◆ Work order ◆
Reproduce the data word for word from the line containing "Het enige wat" up to and including the line containing "的使用方法，包括tar、". Leave the pictures out.
_____
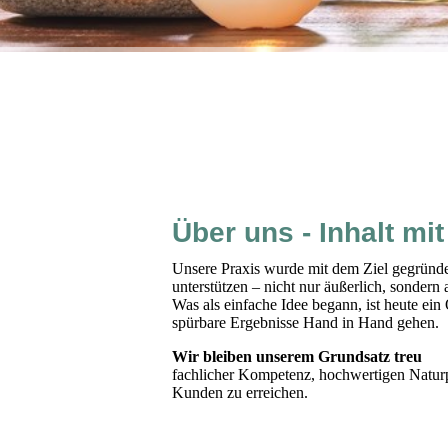
Über uns - Inhalt mi
Unsere Praxis wurde mit dem Ziel gegründe
unterstützen – nicht nur äußerlich, sonder
Was als einfache Idee begann, ist heute ein
spürbare Ergebnisse Hand in Hand gehen.
Wir bleiben un
fachlicher Kompetenz, hochwertigen Natur
Kunden zu erreichen.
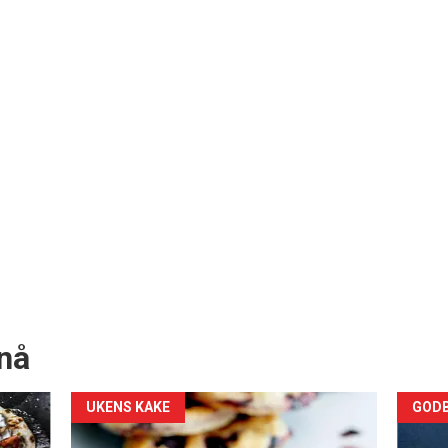
nå
Forsiden
For
UKENS KAKE
GODB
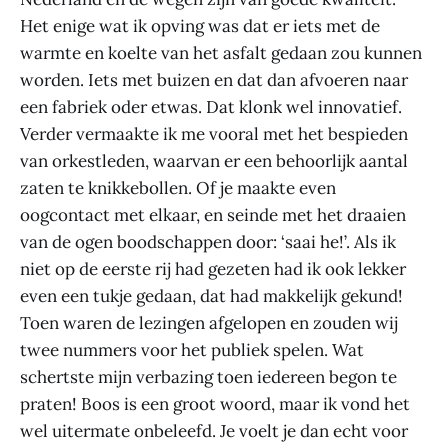
Het enige wat ik opving was dat er iets met de
warmte en koelte van het asfalt gedaan zou kunnen
worden. Iets met buizen en dat dan afvoeren naar
een fabriek oder etwas. Dat klonk wel innovatief.
Verder vermaakte ik me vooral met het bespieden
van orkestleden, waarvan er een behoorlijk aantal
zaten te knikkebollen. Of je maakte even
oogcontact met elkaar, en seinde met het draaien
van de ogen boodschappen door: ‘saai he!’. Als ik
niet op de eerste rij had gezeten had ik ook lekker
even een tukje gedaan, dat had makkelijk gekund!
Toen waren de lezingen afgelopen en zouden wij
twee nummers voor het publiek spelen. Wat
schertste mijn verbazing toen iedereen begon te
praten! Boos is een groot woord, maar ik vond het
wel uitermate onbeleefd. Je voelt je dan echt voor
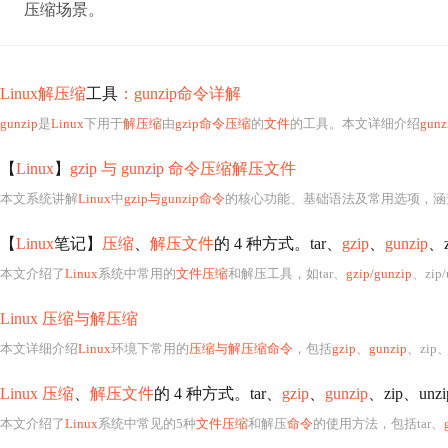
压缩场景。
Linux解压缩
工具
：gunzip命令详解
gunzip
是
Linux
下用于
解压缩
由
gzip命令压缩
的
文件
的工具。本文详细介绍
gunz
【
Linux
】
gzip 与 gunzip 命令压缩解压文件
本文系统讲解
Linux
中
gzip与gunzip命令
的核心功能、基础语法及常用选项，涵
【
Linux
笔记】
压缩
、
解压文件
的 4 种方式。tar、
gzip
、
gunzip
、z
本文介绍了
Linux
系统中常用的
文件压缩
和解压工具，如tar、
gzip/gunzip
、zi
Linux 压缩与解压缩
本文详细介绍
Linux
环境下常用的
压缩与解压缩命令
，包括
gzip
、
gunzip
、zip、un
Linux 压缩
、
解压文件
的 4 种方式。tar、
gzip
、
gunzip
、zip、unz
本文介绍了
Linux
系统中常见的5种
文件压缩
和解压
命令
的使用方法，包括tar、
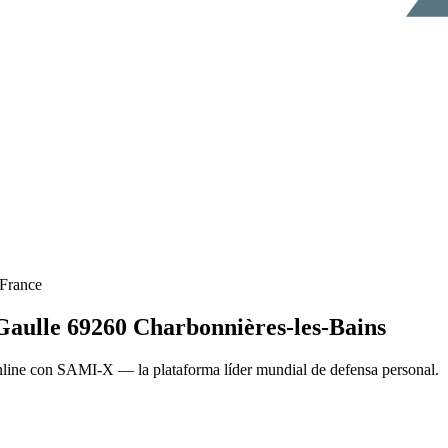
France
Gaulle 69260 Charbonnières-les-Bains
ne con SAMI-X — la plataforma líder mundial de defensa personal.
_____
◆ Result ◆
Het enige wat ik opving was dat er iets met de
warmte en koelte van het asfalt gedaan zou kunnen
worden. Iets met buizen en dat dan afvoeren naar
een fabriek oder etwas. Dat klonk wel innovatief.
Verder vermaakte ik me vooral met het bespieden
van orkestleden, waarvan er een behoorlijk aantal
zaten te knikkebollen. Of je maakte even
oogcontact met elkaar, en seinde met het draaien
van de ogen boodschappen door: ‘saai he!’. Als ik
niet op de eerste rij had gezeten had ik ook lekker
even een tukje gedaan, dat had makkelijk gekund!
Toen waren de lezingen afgelopen en zouden wij
twee nummers voor het publiek spelen. Wat
schertste mijn verbazing toen iedereen begon te
praten! Boos is een groot woord, maar ik vond het
wel uitermate onbeleefd. Je voelt je dan echt voor
压缩场景。
Linux解压缩
工具
：gunzip命令详解
gunzip
是
Linux
下用于
解压缩
由
gzip命令压缩
的
文件
的工具。本文详细介绍
gunz
【
Linux
】
gzip 与 gunzip 命令压缩解压文件
本文系统讲解
Linux
中
gzip与gunzip命令
的核心功能、基础语法及常用选项，涵
【
Linux
笔记】
压缩
、
解压文件
的 4 种方式。tar、
gzip
、
gunzip
、z
本文介绍了
Linux
系统中常用的
文件压缩
和解压工具，如tar、
gzip/gunzip
、zi
Linux 压缩与解压缩
本文详细介绍
Linux
环境下常用的
压缩与解压缩命令
，包括
gzip
、
gunzip
、zip、un
Linux 压缩
、
解压文件
的 4 种方式。tar、
gzip
、
gunzip
、zip、unz
本文介绍了
Linux
系统中常见的5种
文件压缩
和解压
命令
的使用方法，包括tar、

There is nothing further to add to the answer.